Saved entries
□ □ □

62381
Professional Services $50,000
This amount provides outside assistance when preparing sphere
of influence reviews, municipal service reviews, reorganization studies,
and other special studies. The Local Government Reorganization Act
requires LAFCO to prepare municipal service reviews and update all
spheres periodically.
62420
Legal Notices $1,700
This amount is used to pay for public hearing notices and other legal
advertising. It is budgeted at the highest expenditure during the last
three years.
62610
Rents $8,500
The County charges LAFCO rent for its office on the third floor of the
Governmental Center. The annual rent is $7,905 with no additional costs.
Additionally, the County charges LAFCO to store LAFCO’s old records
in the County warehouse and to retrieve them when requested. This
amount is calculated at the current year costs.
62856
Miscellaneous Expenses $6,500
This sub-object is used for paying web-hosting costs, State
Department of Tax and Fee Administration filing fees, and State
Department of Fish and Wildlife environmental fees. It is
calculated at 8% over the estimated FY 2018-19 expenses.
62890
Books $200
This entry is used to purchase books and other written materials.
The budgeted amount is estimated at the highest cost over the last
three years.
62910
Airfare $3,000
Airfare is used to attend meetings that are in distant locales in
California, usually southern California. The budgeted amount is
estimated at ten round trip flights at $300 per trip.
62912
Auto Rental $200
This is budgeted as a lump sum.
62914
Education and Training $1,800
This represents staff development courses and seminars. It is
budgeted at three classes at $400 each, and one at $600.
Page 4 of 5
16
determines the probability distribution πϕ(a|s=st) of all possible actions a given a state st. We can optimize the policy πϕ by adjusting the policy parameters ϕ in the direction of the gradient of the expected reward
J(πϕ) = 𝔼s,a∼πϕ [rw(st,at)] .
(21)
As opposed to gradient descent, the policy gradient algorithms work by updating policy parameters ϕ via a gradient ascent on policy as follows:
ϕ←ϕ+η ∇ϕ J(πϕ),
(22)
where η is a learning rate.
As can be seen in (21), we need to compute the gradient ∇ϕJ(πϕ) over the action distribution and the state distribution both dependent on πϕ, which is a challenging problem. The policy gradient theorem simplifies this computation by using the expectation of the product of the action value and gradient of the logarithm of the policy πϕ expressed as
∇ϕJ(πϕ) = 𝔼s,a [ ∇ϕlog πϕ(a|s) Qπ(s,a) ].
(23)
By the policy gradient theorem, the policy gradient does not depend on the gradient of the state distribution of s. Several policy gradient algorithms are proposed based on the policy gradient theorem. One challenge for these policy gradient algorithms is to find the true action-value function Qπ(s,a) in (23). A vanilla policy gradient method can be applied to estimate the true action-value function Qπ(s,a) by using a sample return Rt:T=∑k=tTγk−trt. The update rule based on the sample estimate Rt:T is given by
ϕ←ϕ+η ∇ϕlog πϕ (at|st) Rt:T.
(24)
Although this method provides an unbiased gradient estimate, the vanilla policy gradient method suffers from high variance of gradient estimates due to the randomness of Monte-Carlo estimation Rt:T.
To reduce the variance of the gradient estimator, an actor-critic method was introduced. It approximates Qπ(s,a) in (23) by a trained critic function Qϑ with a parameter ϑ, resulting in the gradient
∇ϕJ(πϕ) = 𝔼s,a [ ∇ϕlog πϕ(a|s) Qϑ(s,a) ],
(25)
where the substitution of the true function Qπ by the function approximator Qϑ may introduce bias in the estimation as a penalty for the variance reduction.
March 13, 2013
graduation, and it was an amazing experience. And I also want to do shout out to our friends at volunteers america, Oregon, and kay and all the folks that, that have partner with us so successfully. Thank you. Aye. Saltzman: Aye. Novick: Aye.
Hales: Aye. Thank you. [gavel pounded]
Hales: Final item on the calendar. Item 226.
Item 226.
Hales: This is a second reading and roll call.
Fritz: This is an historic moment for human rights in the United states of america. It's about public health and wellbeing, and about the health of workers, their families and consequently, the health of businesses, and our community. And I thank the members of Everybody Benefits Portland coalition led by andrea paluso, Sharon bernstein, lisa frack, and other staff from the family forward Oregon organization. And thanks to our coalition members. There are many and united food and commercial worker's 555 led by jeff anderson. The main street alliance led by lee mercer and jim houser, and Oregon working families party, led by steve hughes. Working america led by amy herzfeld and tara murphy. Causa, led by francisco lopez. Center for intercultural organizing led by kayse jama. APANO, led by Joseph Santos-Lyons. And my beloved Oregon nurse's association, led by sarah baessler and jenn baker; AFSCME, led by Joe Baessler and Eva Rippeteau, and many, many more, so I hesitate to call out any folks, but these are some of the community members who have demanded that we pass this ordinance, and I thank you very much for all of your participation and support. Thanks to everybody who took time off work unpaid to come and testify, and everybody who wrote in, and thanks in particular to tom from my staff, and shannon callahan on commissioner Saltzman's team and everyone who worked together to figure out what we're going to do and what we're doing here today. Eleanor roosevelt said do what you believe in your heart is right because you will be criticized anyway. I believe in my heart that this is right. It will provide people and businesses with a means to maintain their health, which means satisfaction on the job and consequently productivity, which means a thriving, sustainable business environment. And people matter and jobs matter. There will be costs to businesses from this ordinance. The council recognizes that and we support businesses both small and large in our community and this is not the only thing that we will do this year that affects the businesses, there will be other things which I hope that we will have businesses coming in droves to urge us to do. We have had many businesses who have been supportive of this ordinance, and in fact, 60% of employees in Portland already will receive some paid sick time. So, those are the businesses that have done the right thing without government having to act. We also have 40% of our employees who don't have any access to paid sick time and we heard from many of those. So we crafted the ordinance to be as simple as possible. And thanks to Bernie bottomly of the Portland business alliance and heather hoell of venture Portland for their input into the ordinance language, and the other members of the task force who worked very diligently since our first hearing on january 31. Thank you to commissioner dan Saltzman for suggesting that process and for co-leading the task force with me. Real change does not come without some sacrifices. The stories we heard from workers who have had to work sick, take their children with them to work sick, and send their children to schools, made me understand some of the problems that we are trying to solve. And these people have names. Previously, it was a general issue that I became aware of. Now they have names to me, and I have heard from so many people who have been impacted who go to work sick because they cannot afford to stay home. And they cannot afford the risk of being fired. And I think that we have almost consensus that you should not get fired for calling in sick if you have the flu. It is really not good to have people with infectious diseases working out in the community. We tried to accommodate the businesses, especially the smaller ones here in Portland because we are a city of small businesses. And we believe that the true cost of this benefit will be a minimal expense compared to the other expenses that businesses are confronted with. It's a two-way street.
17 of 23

□ □ □

» WHAT THIS TASK INVOLVES
Check each line of the records above for the word "theorem", then give the number of lines that have it, with no other words.

» REPLY TO THE EXERCISE
2